**WHAT YOU ARE ASKED TO DO:**
Search the records for "nose". Copy every line where it appears.

[Human pose keypoint data]
○ ○ ○ ○ ○
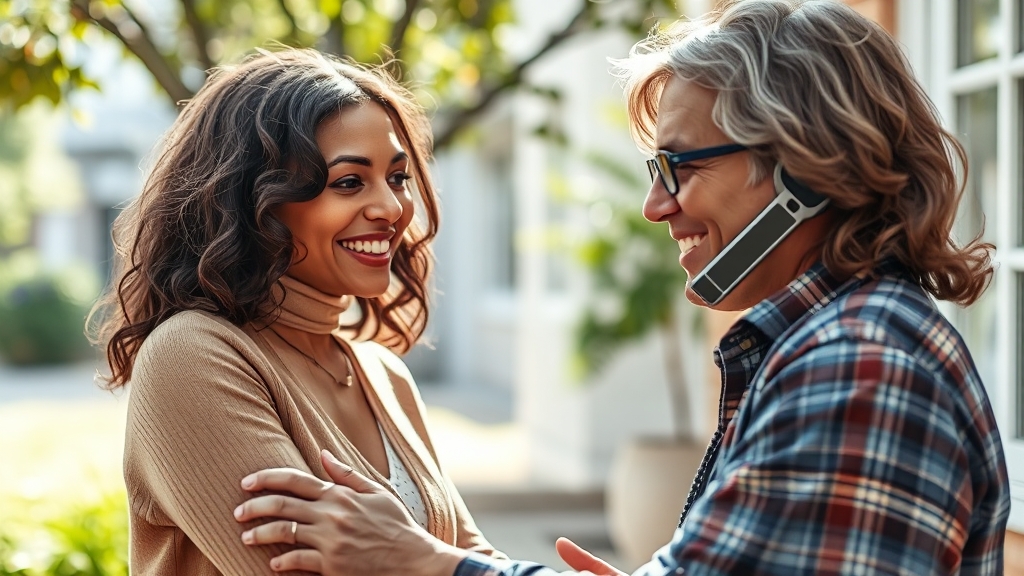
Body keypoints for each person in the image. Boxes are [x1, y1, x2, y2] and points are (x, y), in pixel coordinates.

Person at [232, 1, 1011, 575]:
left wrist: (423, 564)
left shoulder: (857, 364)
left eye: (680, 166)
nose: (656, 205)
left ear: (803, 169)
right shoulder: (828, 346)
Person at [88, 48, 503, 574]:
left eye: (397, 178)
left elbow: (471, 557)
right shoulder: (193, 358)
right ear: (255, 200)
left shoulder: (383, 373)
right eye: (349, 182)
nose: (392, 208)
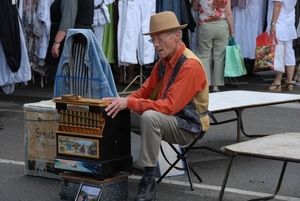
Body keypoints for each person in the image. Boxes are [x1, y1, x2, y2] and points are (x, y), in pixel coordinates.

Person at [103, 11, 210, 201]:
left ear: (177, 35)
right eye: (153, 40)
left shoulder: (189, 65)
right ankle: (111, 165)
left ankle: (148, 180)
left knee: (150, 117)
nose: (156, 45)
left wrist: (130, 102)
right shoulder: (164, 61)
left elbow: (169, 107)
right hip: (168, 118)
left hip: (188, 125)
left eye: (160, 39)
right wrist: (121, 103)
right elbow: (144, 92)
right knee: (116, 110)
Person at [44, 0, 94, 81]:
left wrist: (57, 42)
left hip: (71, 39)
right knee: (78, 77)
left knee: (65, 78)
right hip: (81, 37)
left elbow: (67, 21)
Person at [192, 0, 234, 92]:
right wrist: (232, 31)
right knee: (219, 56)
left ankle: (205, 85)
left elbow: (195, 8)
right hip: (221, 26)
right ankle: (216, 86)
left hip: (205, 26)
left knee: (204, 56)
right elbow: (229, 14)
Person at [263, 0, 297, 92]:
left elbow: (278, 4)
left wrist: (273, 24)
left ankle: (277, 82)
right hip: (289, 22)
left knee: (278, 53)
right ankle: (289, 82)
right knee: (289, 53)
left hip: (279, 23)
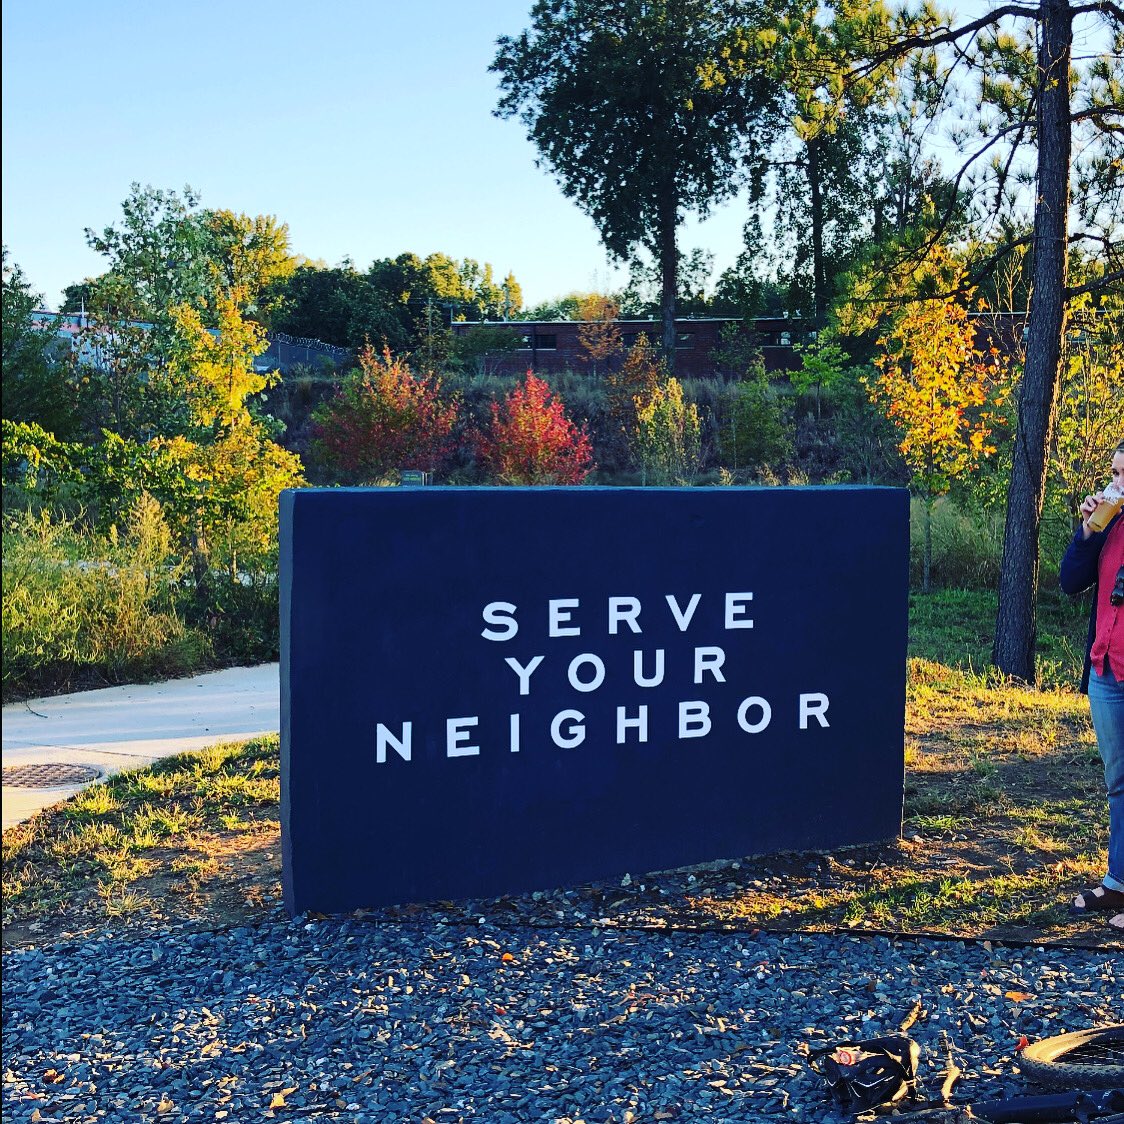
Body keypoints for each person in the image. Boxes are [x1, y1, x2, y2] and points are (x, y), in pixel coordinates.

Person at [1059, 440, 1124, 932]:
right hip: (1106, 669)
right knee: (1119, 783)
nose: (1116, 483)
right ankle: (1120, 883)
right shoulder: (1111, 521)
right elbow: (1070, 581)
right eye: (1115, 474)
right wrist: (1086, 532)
○ ○ ○ ○ ○
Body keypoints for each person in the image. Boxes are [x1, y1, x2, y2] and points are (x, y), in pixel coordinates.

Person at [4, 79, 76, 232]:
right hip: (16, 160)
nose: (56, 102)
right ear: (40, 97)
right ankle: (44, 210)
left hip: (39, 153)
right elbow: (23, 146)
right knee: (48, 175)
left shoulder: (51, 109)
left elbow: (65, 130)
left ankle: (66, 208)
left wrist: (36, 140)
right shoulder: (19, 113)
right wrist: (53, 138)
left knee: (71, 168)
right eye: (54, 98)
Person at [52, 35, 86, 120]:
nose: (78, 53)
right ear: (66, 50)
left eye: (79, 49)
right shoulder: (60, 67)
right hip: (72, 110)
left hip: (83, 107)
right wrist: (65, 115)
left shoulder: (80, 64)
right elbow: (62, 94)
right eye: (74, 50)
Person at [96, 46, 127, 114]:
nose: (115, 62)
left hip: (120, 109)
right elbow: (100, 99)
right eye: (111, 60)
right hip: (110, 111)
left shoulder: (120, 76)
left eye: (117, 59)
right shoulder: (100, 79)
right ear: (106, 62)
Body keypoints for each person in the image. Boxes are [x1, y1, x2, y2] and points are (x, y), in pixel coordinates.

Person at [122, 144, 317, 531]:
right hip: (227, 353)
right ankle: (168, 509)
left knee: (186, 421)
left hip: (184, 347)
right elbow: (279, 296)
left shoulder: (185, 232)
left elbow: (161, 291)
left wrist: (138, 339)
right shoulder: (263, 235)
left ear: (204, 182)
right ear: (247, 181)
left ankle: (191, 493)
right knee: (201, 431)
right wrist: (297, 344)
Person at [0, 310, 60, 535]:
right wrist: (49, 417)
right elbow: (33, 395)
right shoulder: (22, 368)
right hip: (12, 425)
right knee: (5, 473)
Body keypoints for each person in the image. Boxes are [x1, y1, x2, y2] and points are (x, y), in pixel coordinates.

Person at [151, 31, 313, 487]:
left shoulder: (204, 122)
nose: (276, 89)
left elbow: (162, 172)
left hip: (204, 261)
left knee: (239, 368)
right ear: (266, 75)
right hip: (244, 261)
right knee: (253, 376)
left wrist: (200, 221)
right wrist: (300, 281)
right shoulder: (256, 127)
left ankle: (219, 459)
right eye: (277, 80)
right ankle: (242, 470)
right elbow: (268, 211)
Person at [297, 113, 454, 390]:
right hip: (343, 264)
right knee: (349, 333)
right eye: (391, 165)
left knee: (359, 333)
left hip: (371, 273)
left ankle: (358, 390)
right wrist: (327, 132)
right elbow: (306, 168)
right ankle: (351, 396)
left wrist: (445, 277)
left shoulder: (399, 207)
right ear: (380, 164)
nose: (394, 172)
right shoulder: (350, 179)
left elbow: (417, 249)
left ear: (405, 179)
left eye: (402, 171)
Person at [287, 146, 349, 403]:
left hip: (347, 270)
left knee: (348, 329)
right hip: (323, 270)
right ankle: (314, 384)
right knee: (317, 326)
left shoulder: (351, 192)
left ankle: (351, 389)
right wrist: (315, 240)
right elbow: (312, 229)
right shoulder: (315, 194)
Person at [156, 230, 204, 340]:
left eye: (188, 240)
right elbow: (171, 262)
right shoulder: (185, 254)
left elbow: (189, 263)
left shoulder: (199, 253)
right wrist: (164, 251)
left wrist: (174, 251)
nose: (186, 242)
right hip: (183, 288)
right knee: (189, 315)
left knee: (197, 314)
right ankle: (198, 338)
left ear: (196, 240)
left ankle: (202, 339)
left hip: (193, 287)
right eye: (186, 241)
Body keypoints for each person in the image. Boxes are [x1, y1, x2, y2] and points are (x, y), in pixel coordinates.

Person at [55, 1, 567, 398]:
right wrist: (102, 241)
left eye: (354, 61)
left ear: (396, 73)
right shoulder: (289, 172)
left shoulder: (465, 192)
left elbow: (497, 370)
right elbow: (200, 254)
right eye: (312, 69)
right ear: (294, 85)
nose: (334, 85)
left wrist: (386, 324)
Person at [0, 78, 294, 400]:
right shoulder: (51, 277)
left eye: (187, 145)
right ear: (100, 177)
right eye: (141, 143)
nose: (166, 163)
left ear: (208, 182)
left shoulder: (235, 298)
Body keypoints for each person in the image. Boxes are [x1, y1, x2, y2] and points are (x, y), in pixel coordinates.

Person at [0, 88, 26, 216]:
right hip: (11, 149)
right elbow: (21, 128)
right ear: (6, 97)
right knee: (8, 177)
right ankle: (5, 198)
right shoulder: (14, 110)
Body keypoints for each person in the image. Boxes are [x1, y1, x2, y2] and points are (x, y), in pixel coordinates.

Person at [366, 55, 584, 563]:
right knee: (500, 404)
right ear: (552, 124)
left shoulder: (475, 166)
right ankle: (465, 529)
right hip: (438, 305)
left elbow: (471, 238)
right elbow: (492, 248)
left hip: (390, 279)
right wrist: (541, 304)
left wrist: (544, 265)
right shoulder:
○ ○ ○ ○ ○
**EXERCISE RESPONSE:**
nose: (656, 205)
nose: (392, 208)
nose: (156, 45)
nose: (1116, 483)
nose: (56, 102)
nose: (78, 53)
nose: (115, 62)
nose: (276, 89)
nose: (394, 172)
nose: (186, 242)
nose: (334, 85)
nose: (166, 163)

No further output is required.